The alternative to the US and China on AI? ‘Mandatory data sharing’
According to the transhumanist philosopher Sorgner, a new social contract would bring citizens greater transparency
Key points
Personal data is the new oil. A boundless resource that could enable us – for example – to train AI and medical algorithms, understand and treat currently incurable diseases, and much more besides. It is precisely for this reason that Stefan Lorenz Sorgner, a transhumanist philosopher at John Cabot University (in Rome), is calling for a radical reform of the current European management of personal data, a transformation characterised by its transparent and democratic use, in a future scenario with a non-zero-sum outcome in which there are only winners.
What is transhumanism?
When we talk about transhumanism, what generally springs to mind are futuristic speculations concerning mind-uploading – the possibility of ‘uploading’ one’s mind onto a digital medium –, scientific immortality – that is, the possibility of extending human life expectancy indefinitely – and the advent of an AI more intelligent than ourselves. But transhumanism is not just about this; on the contrary, the growing popularity of this philosophy also stems from its ability to address issues relating to our immediate future. This is certainly the case with Sorgner, author of the recent *Euro-Transhumanism. Twisting Truth, Goodness, Beauty* (Bristol University Press).

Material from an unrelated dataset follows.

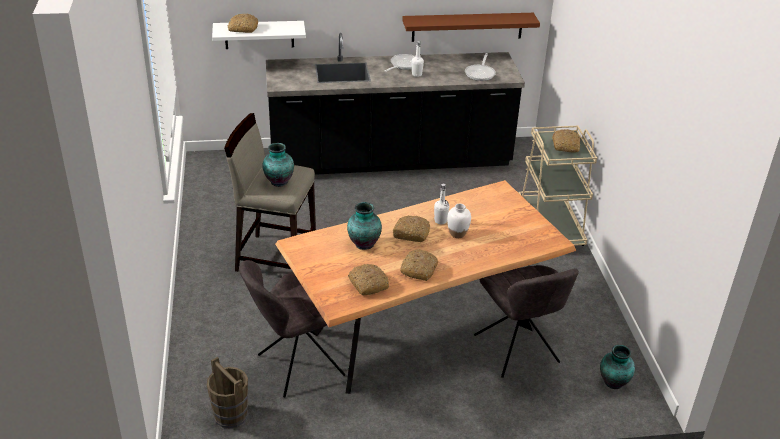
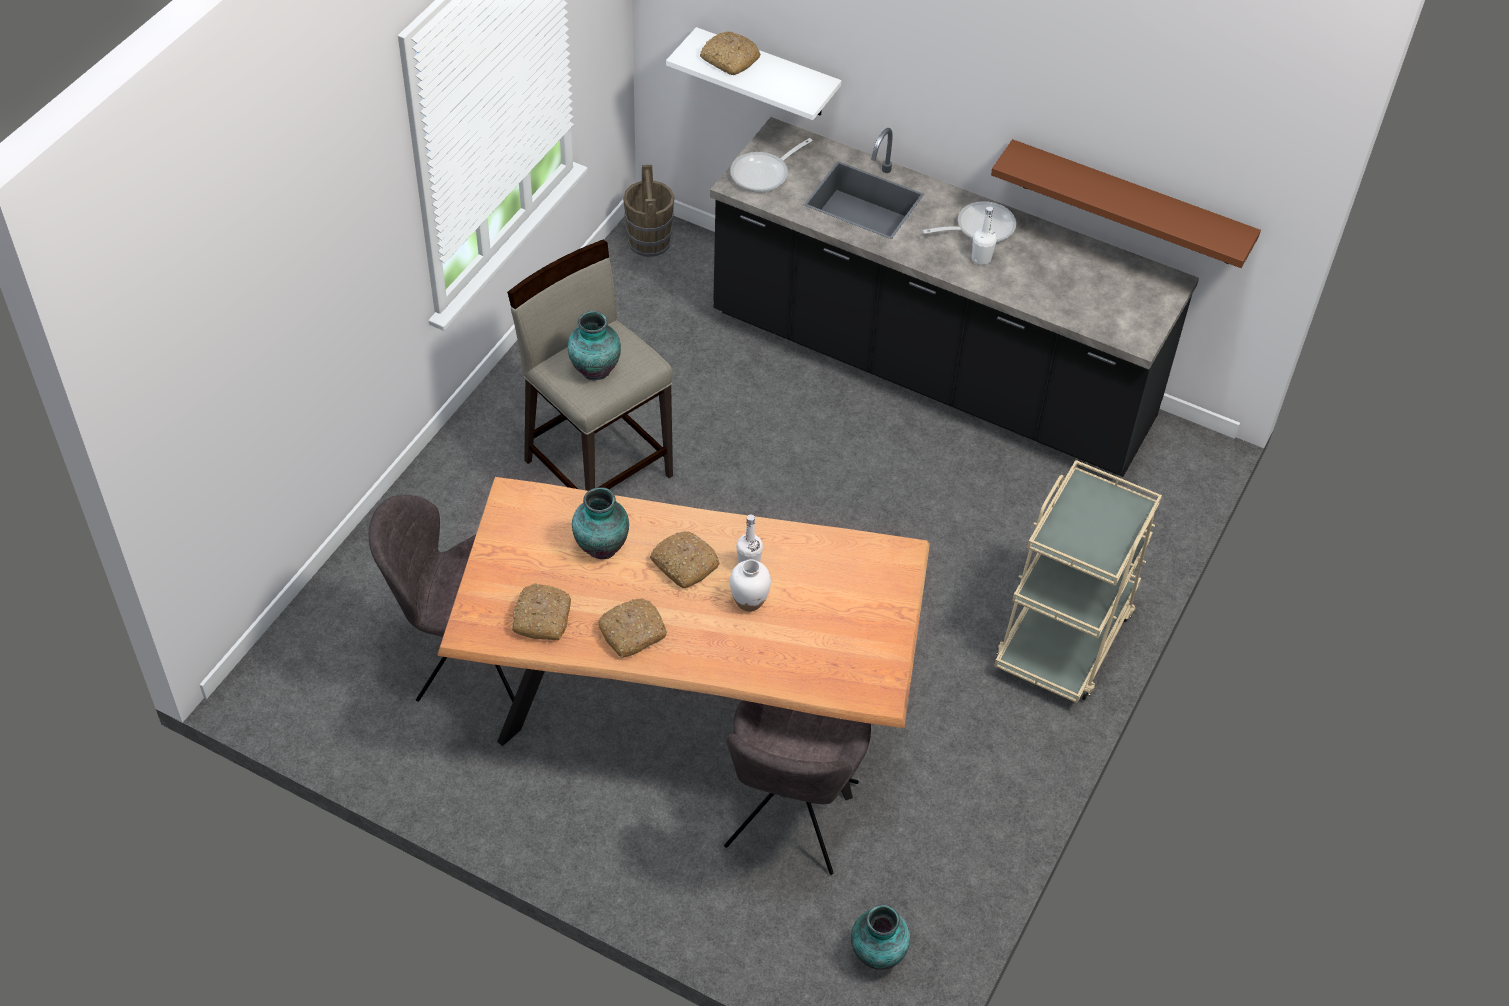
camera: 35 degrees right, 15 degrees up
brown bucket [207,357,248,428] -> brown bucket moved to [623,165,675,257]
frying pan [465,53,496,81] -> frying pan moved to [730,138,812,193]
bread [552,129,580,153] -> none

The overwhelming power of China and the US
It all stems from the pressing need to counter the overwhelming dominance of the US and China in data management: ‘To train a reliable AI, we need structured and comprehensive collections of real, personalised digital data. If people can choose not to participate, the data pool becomes fragmented and distorted, rendering it useless for obtaining crucial insights’. Digital data drives 21st-century progress in three key areas: scientific research, evidence-based policy-making and engineering, particularly medical AI. To train AI to detect even the rarest diseases, a comprehensive dataset is essential. Sorgner therefore believes it is necessary to make data sharing compulsory, as China has already done by requiring technology companies to share data with the government. Consequently, ‘China now publishes more peer-reviewed articles than the US, and its economic momentum is set to accelerate’.
“If the EU,” continues Sorgner, “wants to remain competitive, we must abandon the GDPR (General Data Protection Regulation), which is currently stifling our potential.” In the 21st century, personalised digital data – and biometric data in particular – are the new currency of public wellbeing: ‘My proposal is a Social Contract on Data: citizens provide their biometric data to a centralised, democratically governed system. In return, the state guarantees ‘positive freedoms’, such as a universal and hyper-personalised healthcare system, access to cutting-edge medical technologies and a longer healthy life expectancy. Sharing biometric data must become a civic duty.”
Mandatory data in exchange for absolute transparency
At present, within the framework of the ‘surveillance capitalism’ described by Shoshana Zuboff, we hand over our data to private monopolies such as Google or Meta in exchange for trivial benefits such as a free email address. ‘This is a terrible deal. In a democratic framework, data collection would be compulsory, but citizens would be guaranteed absolute transparency.’ For Sorgner, this would be the ultimate safeguard against the ‘digital authoritarianism’ seen in China. By treating data as a public levy, processed primarily by incorruptible algorithms rather than easily compromised human actors, we would ensure that AI is trained on the real-world experiences of all citizens.